To help ensure a future of healthy waters and delicious seafood, it's smart to buy seafood from reputable sources that value sustainable and environmentally friendly practices.
Scan fish and seafood packaging for logos from one of these organizations: Marine Stewardship Council, Aquaculture Stewardship Council (ASC), or Best Aquaculture Practices. They evaluate fisheries, and their approval and certification ensures that the seafood is a sustainable option.
Visit Seafood Watch for current recommendations on the most environmentally friendly catch.
Easy seafood recipes for beginners
Toasted brown butter brings out the best in perch's delicate flavor. If you can't find eight individual perch fillets, use one large walleye and divide into eight pieces. While they differ in size, both are lean, firm white fish with a mild, subtly sweet flavor.
Editor's tip: skinning fish. Set fish skin side down on a cutting board. Starting with the end nearest you, work a long, sharp knife between the skin and flesh, then slice toward the other end, holding onto the skin as you go. With a whole fish, start at the tail end.
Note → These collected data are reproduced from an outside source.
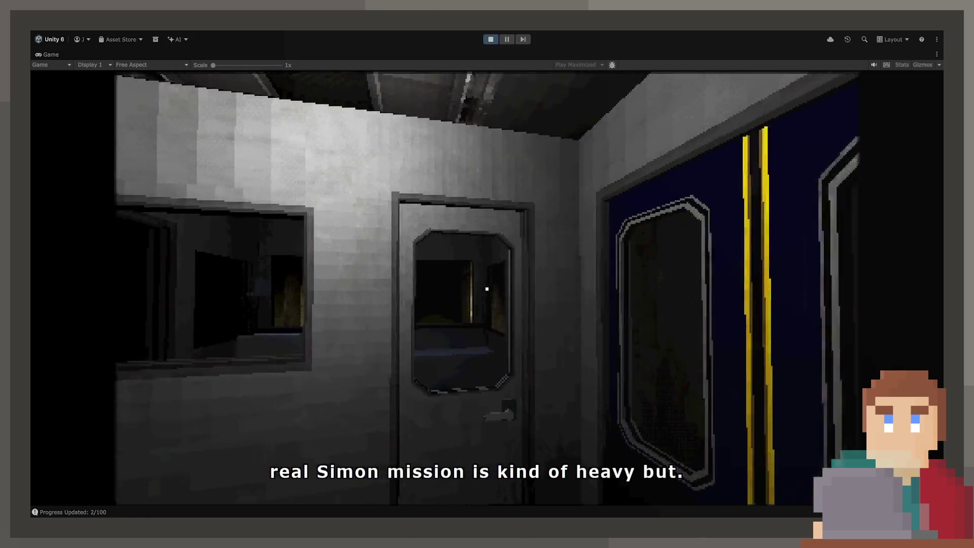
pyautogui.press('e')
pyautogui.press('w')
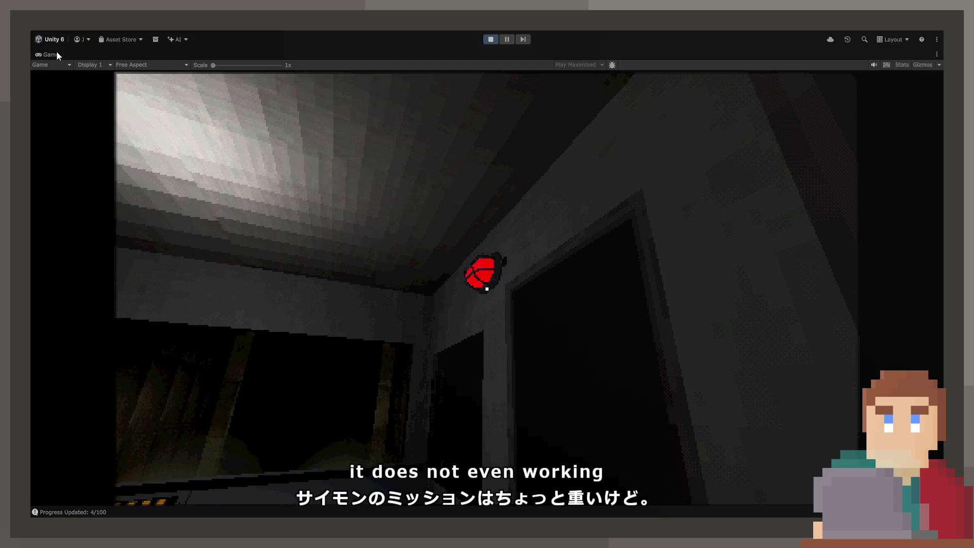
pyautogui.doubleClick(53, 53)
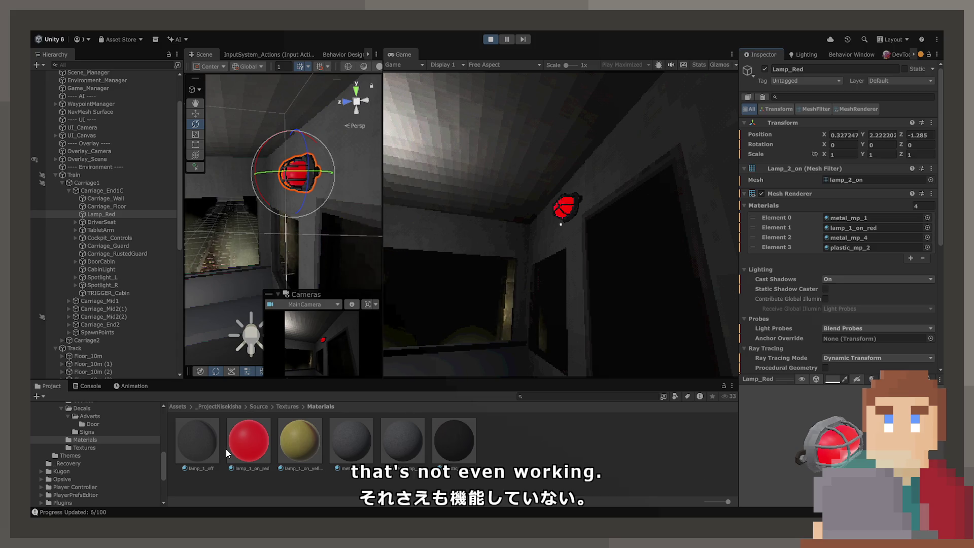
# Open lamp_1_on_red's settings, try Baked emission GI, then undo back to Realtime.
pyautogui.doubleClick(858, 228)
Baking the salmon in broth steams the fish for a tender and juicy outcome every time. A fresh pineapple salsa adds tang and additional moisture, ensuring your fish won't taste dry.
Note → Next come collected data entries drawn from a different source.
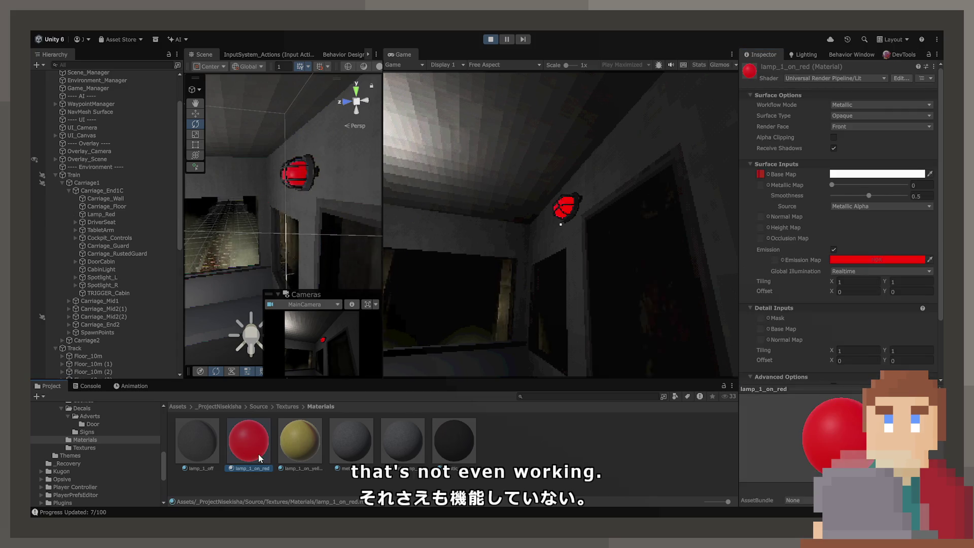
pyautogui.click(846, 271)
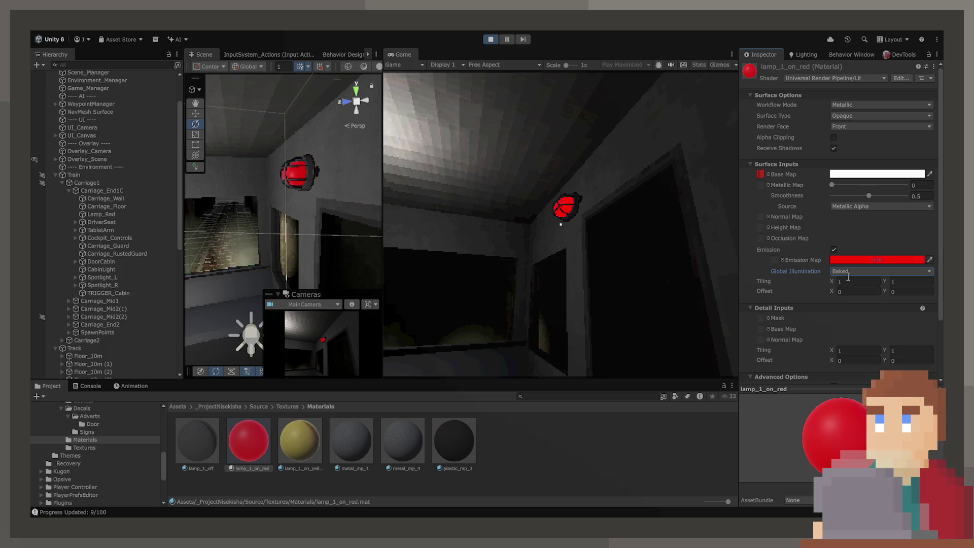
pyautogui.click(849, 274)
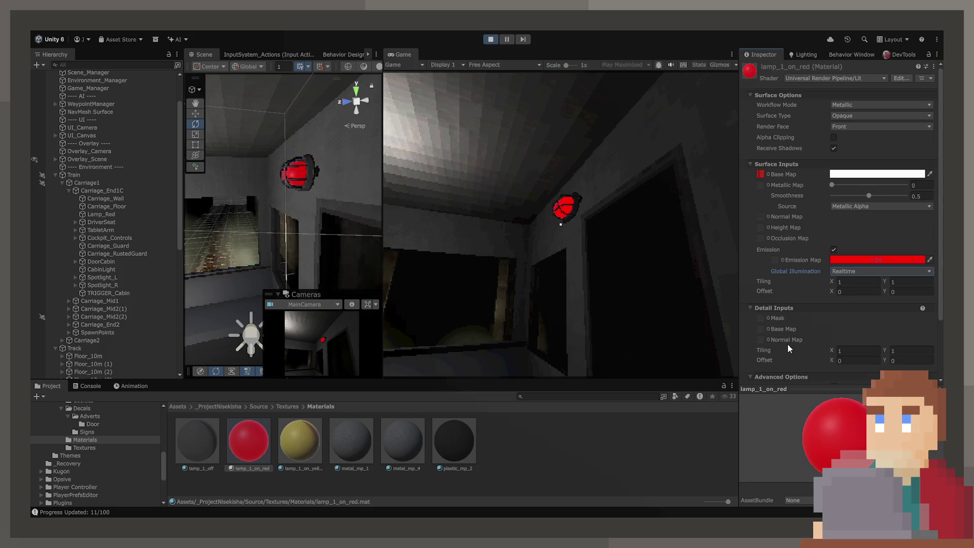
pyautogui.scroll(-3, 788, 343)
pyautogui.press('ctrl+z')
Editor's tip: consider it done. One cue that your fish is cooked: It flakes easily with a fork. still not sure? Use a good thermometer. Fish is safe at 145 degrees F (63 degrees C).
The beauty of this tomato-based seafood stew? It's completely customizable. Here, we're using shrimp, scallops, clams, mussels, and crab. But throw in your favorite seafood and fish — you can't go wrong. Serve with warm, crusty bread to sop up all that delicious broth.
Editor's tip: avoiding grit. Scallops, clams, and mussels open their shells slightly and filter water to feed, which means sand or grit can get inside. That isn't pleasant to eat. Many are sold pre-purged, but it's smart to give them some extra attention just before you cook them: Rinse raw scallops well under cold water and pat dry. Soak raw clams and mussels in cold water 20 minutes, remove with a slotted spoon, then brush shells to remove any additional grit. Rinse under cold water and pat dry. Then remove the beard from the mussels. Scan the smart code above for more on cleaning and debearding.
Ceviche is a popular method of curing raw seafood and fish with fresh citrus juices. The seafood is then served chilled. The acids in the citrus denature the proteins, resulting in a "cooked" texture without heat. If you can't find bay scallops, cut large sea scallops into ½-inch pieces, for even curing.
Often, you can save money by peeling your own shrimp. Look for "easy peel" on the package, which typically means the shrimp are headless and already deveined. Shrimp are sized by the number per pound. The smaller the number, the larger the shrimp.
Editor's tip: skillet solution. If you don't have a grill, heat 2 Tbsp. olive oil in a 12-inch skillet over medium-high heat. Add drained marinated shrimp mixture; cook, stirring frequently, until shrimp are opaque and vegetables are browned and tender, 4 to 5 minutes.